We spoke to Rep. Kam Buckner (D-Chicago) on the radio Thursday and asked about the status of a transit reform and funding bill which lawmakers have targeted for passage during veto session next month.

Buckner said he’s confident there will be a deal on governance reform and funding.

“I believe we’re gonna have both,” Buckner said. “We’re gonna get this done. We’re gonna get this done during veto session and the people of northeastern Illinois will see a transit reform package that will work for them from a governance and structure standpoint, but also from a revenue standpoint.”
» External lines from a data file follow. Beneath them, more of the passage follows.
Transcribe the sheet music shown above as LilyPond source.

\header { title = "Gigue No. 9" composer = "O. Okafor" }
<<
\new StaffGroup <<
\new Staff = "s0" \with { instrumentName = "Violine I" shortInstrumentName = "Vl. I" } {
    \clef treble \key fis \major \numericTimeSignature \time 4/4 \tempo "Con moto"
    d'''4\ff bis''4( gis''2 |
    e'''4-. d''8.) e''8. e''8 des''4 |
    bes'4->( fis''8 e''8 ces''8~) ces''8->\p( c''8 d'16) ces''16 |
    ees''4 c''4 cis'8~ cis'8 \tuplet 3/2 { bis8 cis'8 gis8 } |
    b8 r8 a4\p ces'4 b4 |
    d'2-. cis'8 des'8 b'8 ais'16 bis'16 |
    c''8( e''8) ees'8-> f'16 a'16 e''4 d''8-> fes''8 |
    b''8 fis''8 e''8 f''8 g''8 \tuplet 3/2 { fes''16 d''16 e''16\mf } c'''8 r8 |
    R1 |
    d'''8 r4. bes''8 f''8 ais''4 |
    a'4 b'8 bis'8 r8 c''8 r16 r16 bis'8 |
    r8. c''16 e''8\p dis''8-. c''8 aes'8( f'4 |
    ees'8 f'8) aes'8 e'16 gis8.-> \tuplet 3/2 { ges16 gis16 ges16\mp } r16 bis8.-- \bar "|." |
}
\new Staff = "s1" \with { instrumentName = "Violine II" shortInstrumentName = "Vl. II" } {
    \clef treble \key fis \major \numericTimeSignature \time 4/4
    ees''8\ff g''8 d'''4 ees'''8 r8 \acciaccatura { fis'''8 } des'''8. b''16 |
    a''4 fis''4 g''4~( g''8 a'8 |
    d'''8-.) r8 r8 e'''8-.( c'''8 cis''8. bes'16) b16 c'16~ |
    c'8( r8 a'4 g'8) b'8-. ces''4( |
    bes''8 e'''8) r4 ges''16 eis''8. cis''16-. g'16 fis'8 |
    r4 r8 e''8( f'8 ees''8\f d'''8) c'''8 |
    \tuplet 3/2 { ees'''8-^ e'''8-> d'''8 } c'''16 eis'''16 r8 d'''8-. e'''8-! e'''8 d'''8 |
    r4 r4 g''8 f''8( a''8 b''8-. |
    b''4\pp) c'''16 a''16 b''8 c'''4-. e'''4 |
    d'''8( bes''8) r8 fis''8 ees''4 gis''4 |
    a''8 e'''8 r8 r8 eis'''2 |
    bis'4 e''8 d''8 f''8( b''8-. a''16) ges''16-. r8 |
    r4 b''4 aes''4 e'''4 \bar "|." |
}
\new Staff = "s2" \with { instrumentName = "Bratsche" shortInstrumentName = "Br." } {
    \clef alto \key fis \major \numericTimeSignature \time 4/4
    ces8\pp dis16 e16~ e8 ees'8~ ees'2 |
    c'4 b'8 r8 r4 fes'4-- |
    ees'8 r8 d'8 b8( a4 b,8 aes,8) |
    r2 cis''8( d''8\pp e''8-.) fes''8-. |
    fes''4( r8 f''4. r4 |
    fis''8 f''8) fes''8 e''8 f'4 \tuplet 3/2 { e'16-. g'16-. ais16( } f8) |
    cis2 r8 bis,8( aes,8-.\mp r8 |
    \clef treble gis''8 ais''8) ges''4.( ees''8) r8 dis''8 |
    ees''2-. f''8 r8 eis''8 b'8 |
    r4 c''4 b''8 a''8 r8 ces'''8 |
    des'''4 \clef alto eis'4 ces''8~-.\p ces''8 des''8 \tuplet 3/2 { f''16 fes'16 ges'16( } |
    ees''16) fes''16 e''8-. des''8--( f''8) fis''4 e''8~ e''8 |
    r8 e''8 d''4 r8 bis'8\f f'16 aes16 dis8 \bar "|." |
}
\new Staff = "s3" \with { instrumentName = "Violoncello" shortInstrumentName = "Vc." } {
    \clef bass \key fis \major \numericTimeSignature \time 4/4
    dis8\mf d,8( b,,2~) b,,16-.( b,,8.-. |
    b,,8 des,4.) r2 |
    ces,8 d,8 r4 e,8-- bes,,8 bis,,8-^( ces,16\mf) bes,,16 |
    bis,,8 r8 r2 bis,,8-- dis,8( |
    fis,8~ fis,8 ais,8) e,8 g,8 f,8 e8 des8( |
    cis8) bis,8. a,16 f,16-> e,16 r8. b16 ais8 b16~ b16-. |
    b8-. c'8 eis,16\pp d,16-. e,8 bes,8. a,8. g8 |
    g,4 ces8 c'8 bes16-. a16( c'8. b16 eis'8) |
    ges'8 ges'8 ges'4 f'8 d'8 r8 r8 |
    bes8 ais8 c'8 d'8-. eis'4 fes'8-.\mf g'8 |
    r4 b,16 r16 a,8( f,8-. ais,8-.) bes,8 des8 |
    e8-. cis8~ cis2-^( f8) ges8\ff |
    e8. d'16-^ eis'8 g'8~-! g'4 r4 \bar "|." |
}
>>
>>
Buckner admits, and other sources confirm, that there is yet to be an agreement on either component of a deal, which Buckner referred to as “still working out details.”

He wouldn’t say if a broad-based tax like the widely-panned tax on deliveries that was included in the Senate bill that passed that chamber but not the House would be included in the legislation.

“Anything that we do that is going to require buy-in from folks around the state has to have some benefit for folks around the state,” Buckner said. “This is not just a CTA bill or RTA bill or Metra or Pace bill. We have to talk about SMTD in Springfield, MTD in Champaign-Urbana, and MetroLink in the Metro East. This has to be a statewide transit bill.”

A Senate Republican presented some revenue ideas in a conservative media publication recently, which included using revenues from interest on the state’s rainy day fund to pay for transit, but multiple Democrats called those ideas “dead on arrival.”